Task directions: Each entry below is to be given again word for word, with no pictures.

Provided data:

- Opening Delimiter -

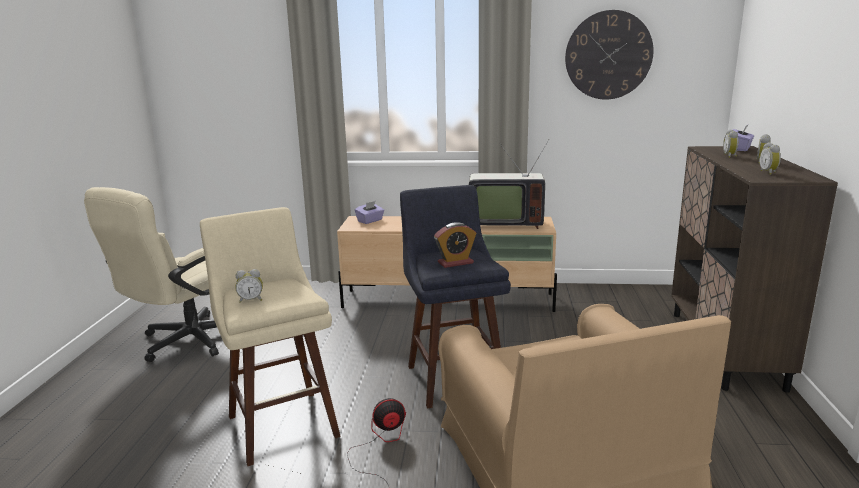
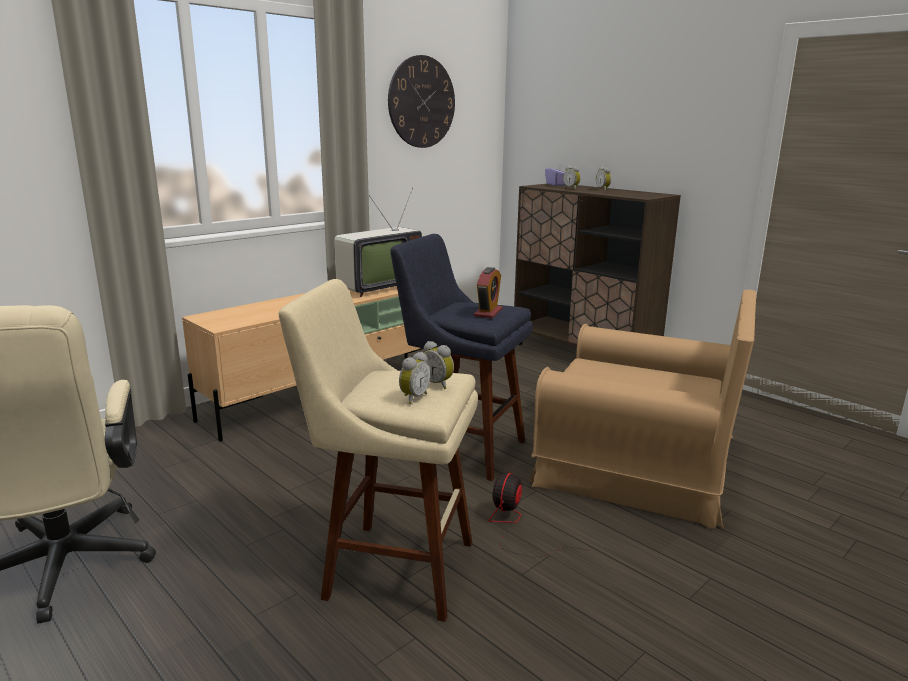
camera: 50 degrees left, 0 degrees up
purple tissue box [355,201,384,224] -> none
alarm clock [759,142,781,175] -> alarm clock moved to [424,341,454,389]

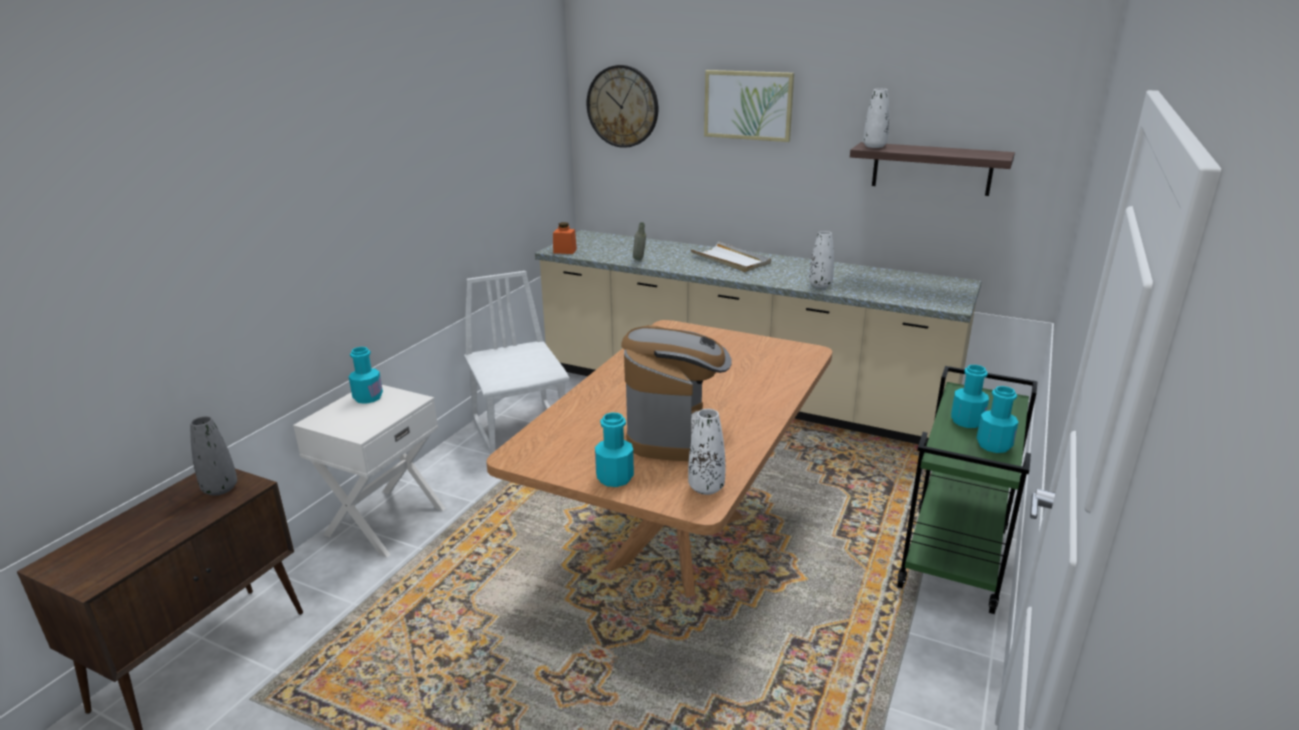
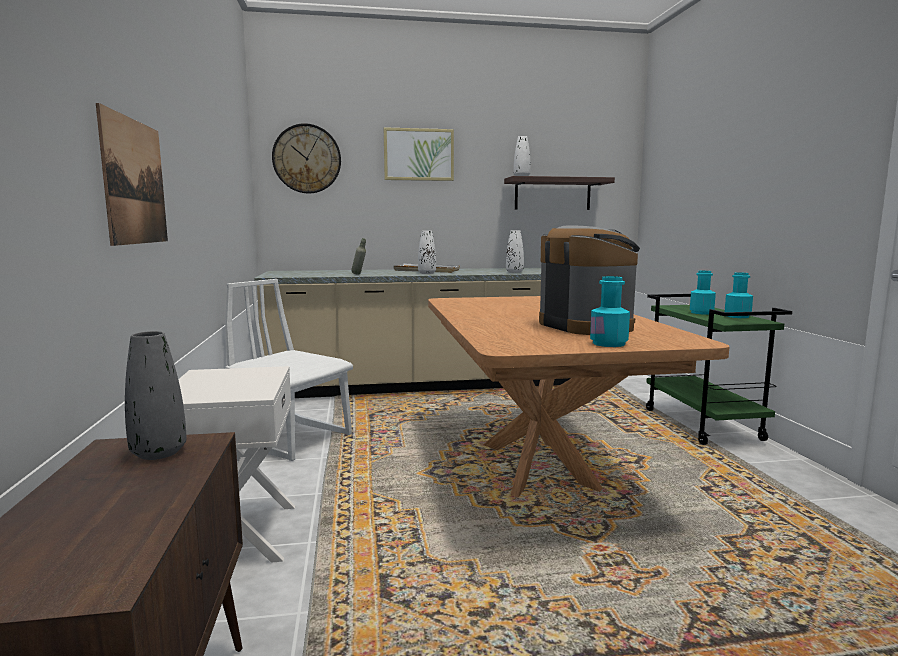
camera: 35 degrees left, 15 degrees down
turquoise bottle [349,347,383,404] -> none
orange jar [553,222,577,254] -> none
white vase [688,409,725,495] -> white vase moved to [418,231,436,274]
none -> picture [96,103,168,246]

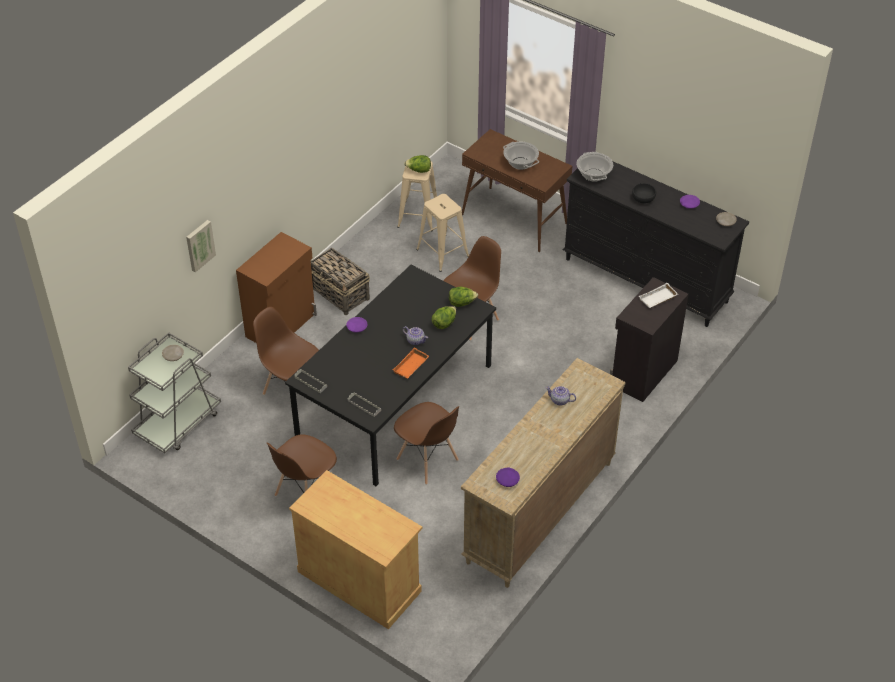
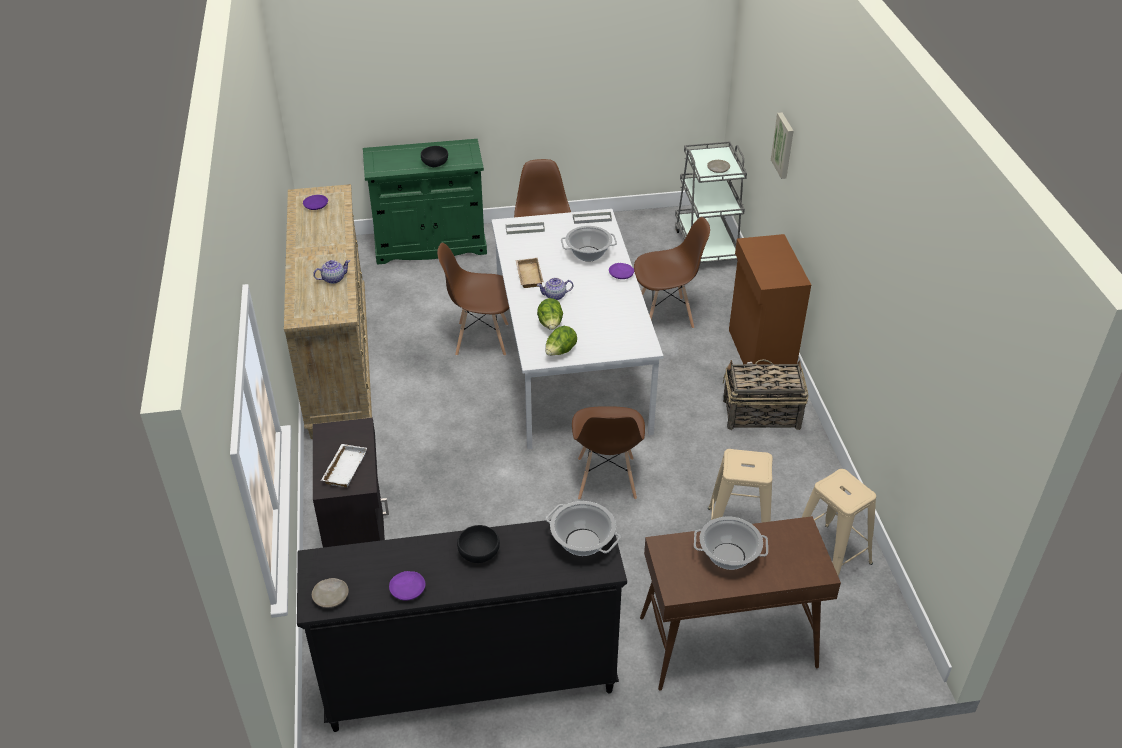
camera: 135 degrees right, 5 degrees down
black dining table [285,265,496,486] -> white dining table [492,209,663,449]
beige cabinet [289,470,422,629] -> green cabinet [363,139,487,265]
orange tray [393,348,429,379] -> beige tray [515,258,544,288]
lettuce [404,155,431,173] -> none
none -> black bowl [421,146,448,167]
none -> cooking pot [561,226,617,262]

- Closing Delimiter -

Result for this task:
camera: 50 degrees left, 0 degrees up
purple tissue box [355,201,384,224] -> none
alarm clock [759,142,781,175] -> alarm clock moved to [424,341,454,389]

camera: 35 degrees left, 15 degrees down
turquoise bottle [349,347,383,404] -> none
orange jar [553,222,577,254] -> none
white vase [688,409,725,495] -> white vase moved to [418,231,436,274]
none -> picture [96,103,168,246]

camera: 135 degrees right, 5 degrees down
black dining table [285,265,496,486] -> white dining table [492,209,663,449]
beige cabinet [289,470,422,629] -> green cabinet [363,139,487,265]
orange tray [393,348,429,379] -> beige tray [515,258,544,288]
lettuce [404,155,431,173] -> none
none -> black bowl [421,146,448,167]
none -> cooking pot [561,226,617,262]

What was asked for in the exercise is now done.